* _Directive_
Reproduce the records below exactly, but only between the lines holding "รูปแบบกราฟแท่งเทียนที่มีลักษณะตรงกัน" and "การวิเคราะห์แนวโน้มของตลาดก่อนการเทรด", inclusive.

─── Material to process ───

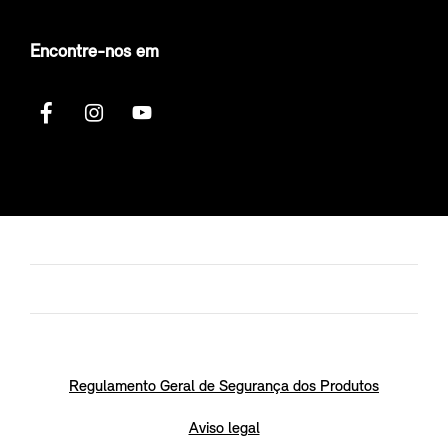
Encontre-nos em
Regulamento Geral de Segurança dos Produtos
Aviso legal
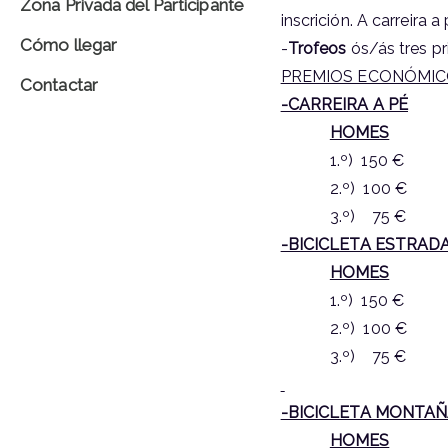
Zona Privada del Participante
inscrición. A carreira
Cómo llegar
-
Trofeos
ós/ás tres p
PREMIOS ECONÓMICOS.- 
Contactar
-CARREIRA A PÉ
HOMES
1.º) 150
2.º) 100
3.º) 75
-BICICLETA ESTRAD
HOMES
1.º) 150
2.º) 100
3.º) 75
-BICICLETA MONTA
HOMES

───
─── Material to process ───

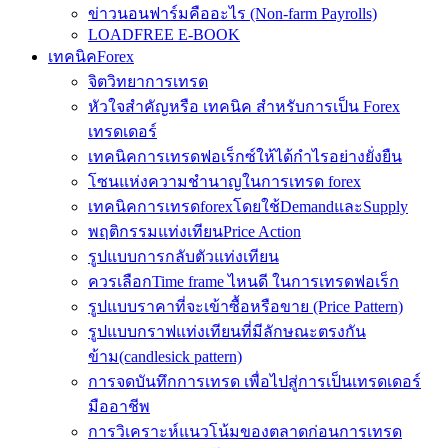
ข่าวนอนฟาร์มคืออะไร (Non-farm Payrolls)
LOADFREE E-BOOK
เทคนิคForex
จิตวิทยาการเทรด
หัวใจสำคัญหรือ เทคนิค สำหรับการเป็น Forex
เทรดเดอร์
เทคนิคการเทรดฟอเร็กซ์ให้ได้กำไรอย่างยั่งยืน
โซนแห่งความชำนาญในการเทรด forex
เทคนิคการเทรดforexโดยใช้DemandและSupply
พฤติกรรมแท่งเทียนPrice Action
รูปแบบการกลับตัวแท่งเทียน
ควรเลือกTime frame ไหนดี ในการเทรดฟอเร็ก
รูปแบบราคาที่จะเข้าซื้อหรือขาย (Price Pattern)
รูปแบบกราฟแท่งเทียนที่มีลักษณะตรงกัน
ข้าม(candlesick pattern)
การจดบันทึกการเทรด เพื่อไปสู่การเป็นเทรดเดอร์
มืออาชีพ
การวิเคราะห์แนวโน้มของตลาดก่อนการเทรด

───
─── Material to process ───

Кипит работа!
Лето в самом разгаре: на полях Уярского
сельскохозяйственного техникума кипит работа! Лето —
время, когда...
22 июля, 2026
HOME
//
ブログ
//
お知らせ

───

* _Written reply_
รูปแบบกราฟแท่งเทียนที่มีลักษณะตรงกัน
ข้าม(candlesick pattern)
การจดบันทึกการเทรด เพื่อไปสู่การเป็นเทรดเดอร์
มืออาชีพ
การวิเคราะห์แนวโน้มของตลาดก่อนการเทรด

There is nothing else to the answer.